Task
What you write must match exactly the lines from the one with "index mcp: (186, 164)" through the last line of the material below.

Data shown
===============

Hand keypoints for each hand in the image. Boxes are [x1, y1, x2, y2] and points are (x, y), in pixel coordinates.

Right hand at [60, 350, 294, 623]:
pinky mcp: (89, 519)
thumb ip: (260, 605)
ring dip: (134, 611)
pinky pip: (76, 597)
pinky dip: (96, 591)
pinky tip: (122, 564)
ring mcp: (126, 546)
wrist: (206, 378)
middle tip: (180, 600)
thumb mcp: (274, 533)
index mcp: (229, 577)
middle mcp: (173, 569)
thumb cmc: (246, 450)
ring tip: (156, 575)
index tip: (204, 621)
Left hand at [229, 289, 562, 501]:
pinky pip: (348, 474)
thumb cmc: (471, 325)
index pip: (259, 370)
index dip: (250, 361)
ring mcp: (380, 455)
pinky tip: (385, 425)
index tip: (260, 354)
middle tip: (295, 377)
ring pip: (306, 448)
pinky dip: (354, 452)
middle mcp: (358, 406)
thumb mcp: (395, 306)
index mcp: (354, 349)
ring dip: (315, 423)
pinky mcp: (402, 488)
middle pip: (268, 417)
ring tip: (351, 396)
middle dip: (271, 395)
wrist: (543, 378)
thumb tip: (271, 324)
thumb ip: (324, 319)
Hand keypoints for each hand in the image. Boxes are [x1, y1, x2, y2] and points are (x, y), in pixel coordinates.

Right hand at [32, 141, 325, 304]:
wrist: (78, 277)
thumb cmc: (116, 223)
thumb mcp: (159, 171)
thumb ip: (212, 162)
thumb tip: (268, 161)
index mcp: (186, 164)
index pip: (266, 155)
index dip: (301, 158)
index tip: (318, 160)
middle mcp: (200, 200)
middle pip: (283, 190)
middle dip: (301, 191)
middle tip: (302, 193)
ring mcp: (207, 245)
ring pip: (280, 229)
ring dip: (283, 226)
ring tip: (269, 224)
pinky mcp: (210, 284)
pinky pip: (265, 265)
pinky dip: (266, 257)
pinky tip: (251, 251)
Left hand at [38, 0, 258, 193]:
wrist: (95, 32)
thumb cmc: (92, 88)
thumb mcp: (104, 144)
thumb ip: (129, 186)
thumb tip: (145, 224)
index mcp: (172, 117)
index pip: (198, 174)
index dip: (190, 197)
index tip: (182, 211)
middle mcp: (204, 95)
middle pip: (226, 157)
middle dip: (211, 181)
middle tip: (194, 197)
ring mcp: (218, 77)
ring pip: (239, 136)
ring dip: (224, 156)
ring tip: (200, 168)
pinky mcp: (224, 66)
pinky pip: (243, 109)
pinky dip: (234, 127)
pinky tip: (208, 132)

===============

Output of the exercise
index mcp: (186, 164)
index pip: (266, 155)
index dip: (301, 158)
index tip: (318, 160)
middle mcp: (200, 200)
middle pip: (283, 190)
middle dip: (301, 191)
middle tip: (302, 193)
ring mcp: (207, 245)
ring pip: (280, 229)
ring dip: (283, 226)
ring tip: (269, 224)
pinky mcp: (210, 284)
pinky pip: (265, 265)
pinky dip: (266, 257)
pinky tip: (251, 251)
Left hand at [38, 0, 258, 193]:
wrist: (95, 32)
thumb cmc: (92, 88)
thumb mcp: (104, 144)
thumb ip: (129, 186)
thumb tip: (145, 224)
index mcp: (172, 117)
index pip: (198, 174)
index dip: (190, 197)
index tip: (182, 211)
middle mcp: (204, 95)
middle pip: (226, 157)
middle dip: (211, 181)
middle tip: (194, 197)
ring mcp: (218, 77)
ring pip: (239, 136)
ring dip: (224, 156)
ring tip: (200, 168)
pinky mcp: (224, 66)
pinky pip: (243, 109)
pinky dip: (234, 127)
pinky tip: (208, 132)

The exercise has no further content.